The forearm plank also exposes any compensation patterns, Liu says. “For example, if you cannot perform a plank properly, you start using other muscles, such as your lower back, to stay in that position.”
- Starting on all fours, place your forearms parallel on the ground, with your hands pointing forward and palms facing down. Your shoulders should be aligned over your elbows.
- Extend your legs behind you, balancing on the balls of your feet. Engage your core and squeeze your glutes.
- Push through your heels to further activate your leg muscles, and isometrically pull your elbows toward your toes.
The test: Hold this position for as long as you can without allowing your hips to drop or pike.
Goal: 60 seconds
The wall sit looks easy, but it takes less than a minute for your leg muscles to catch fire. “The wall sit tests the stability and endurance of your quad muscles,” Liu says. “By being able to hold the wall sit for a good amount of time, it shows that you can maintain stability in that isometric setting.”
- Stand with your back pressed against a wall, your feet hip-width apart, and your hands at your sides.
- Slide down the wall until your hips and knees are 90 degrees, with your butt and shoulders touching the wall.
- Optional: Extend your arms straight out in front of your shoulders.

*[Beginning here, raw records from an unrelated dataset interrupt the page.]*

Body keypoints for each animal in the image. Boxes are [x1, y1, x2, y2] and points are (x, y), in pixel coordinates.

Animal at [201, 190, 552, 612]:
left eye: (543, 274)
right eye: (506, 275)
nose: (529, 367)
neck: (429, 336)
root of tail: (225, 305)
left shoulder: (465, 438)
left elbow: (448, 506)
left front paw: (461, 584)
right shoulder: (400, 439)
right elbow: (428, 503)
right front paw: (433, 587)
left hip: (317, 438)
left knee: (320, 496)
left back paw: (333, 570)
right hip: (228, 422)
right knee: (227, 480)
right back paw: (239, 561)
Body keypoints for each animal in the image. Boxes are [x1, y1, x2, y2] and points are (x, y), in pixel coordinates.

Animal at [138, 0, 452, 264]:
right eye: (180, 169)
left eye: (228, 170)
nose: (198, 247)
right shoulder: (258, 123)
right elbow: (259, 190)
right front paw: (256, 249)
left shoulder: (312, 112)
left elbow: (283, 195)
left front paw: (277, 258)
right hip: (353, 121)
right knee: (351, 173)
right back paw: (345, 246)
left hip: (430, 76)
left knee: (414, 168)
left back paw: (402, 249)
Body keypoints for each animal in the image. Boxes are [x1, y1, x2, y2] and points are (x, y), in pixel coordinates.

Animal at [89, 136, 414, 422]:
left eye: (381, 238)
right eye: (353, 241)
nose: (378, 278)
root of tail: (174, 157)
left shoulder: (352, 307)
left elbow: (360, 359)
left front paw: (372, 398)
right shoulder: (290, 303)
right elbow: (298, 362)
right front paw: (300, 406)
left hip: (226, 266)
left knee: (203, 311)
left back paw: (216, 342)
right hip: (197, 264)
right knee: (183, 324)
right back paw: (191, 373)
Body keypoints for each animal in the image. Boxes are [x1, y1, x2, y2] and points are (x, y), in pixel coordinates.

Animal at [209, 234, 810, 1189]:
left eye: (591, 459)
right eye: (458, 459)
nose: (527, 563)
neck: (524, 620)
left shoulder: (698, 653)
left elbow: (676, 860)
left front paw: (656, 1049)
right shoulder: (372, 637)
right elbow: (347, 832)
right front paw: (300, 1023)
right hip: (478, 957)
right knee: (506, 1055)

The test: Hold the wall sit until you can no longer keep your thighs parallel to the ground.
Goal: 60 seconds
Standing Balance Test
Balance becomes increasingly important as we age and become more susceptible to falling injuries. The standing balance gives you a good sense of “proprioception and motor control for key muscle groups including the glutes, quads, and peroneals (lower-leg muscles) to contract isometrically to stabilize the lower limbs and maintain balance,” Gasnick says.
- Stand with your hands on your hips.
- Shift your weight onto your left leg. Lift your right foot and place the sole of your right foot on the inside of your left calf.
- Hold for time.
- Switch legs and repeat.
The test: Balance on each leg for as long as possible.
Goal: 60 seconds per leg
This exercise is technically optional, as not everyone has access to a pull-up bar. But it’s worth your time to find a jungle gym, swing set, or stretch of empty scaffolding , as your score will tell you a lot about your general health.

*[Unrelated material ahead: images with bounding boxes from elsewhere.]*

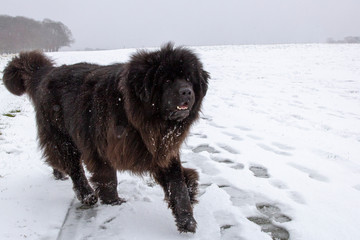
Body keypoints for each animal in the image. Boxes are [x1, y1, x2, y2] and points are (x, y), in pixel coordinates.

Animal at [2, 43, 210, 232]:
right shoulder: (100, 146)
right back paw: (87, 195)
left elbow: (178, 185)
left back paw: (59, 174)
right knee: (73, 166)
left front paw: (186, 218)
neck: (135, 114)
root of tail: (47, 73)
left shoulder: (162, 149)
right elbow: (109, 178)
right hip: (61, 136)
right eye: (166, 81)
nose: (186, 91)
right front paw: (114, 202)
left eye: (188, 79)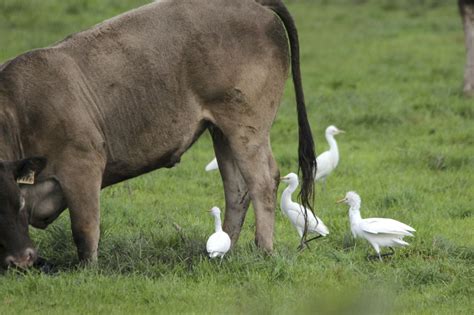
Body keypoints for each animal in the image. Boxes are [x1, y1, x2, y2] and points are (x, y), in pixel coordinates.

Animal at [1, 0, 316, 270]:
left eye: (19, 204)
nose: (21, 260)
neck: (18, 111)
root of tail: (253, 3)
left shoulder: (82, 164)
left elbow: (84, 229)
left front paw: (86, 270)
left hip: (246, 127)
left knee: (262, 181)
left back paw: (264, 250)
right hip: (222, 131)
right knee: (237, 189)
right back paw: (224, 250)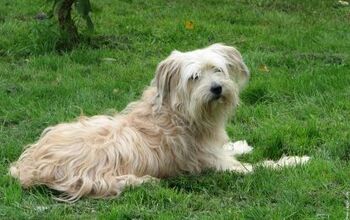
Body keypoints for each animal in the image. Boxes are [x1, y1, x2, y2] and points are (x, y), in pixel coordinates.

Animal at [8, 43, 308, 202]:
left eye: (217, 70)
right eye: (194, 77)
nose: (217, 88)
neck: (179, 113)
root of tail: (27, 166)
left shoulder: (214, 150)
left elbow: (231, 147)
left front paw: (242, 144)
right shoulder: (219, 167)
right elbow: (264, 166)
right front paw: (296, 160)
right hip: (93, 173)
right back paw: (143, 182)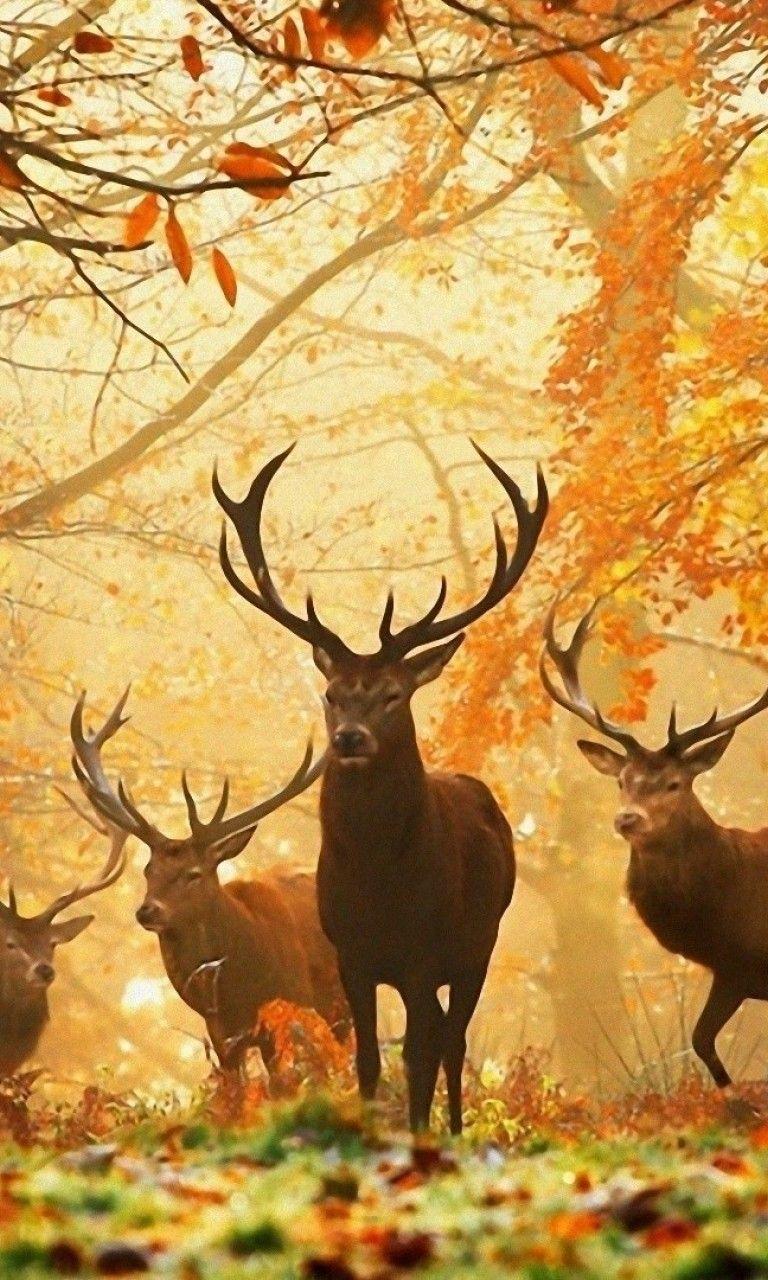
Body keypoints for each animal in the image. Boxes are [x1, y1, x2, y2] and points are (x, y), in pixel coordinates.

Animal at [213, 442, 548, 1132]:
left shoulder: (423, 953)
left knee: (453, 1040)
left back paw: (453, 1128)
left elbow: (418, 1055)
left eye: (394, 694)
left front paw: (418, 1134)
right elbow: (367, 1059)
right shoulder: (352, 955)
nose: (349, 739)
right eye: (333, 694)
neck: (378, 883)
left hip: (479, 943)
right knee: (443, 1036)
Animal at [540, 599, 768, 1091]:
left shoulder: (741, 966)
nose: (627, 817)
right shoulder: (732, 969)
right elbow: (701, 1041)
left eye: (674, 783)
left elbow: (704, 1041)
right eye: (622, 781)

“The pull-up is an overall indicator of key upper-body strength and healthy weight, as it’s difficult to… fully execute a pull-up with excess body weight,” says Dr. Kristen Gasnick, P.T., D.P.T., a New Jersey-based, board-certified physical therapist practicing in outpatient orthopedics.
- Grab a pull-up bar with an overhand grip that’s slightly wider than shoulder-width. Hang at arm’s length with your elbows straight (a position known as a dead hang) and your ankles crossed behind you.
- Without swinging or kipping (using momentum to propel you upward), tighten your core and squeeze your shoulder blades together as you pull your chest to the bar (or at least your chin above it).
- Pause, and then lower yourself in a controlled manner back to a dead hang.
The test: Without stopping, complete as many pull-ups as you can.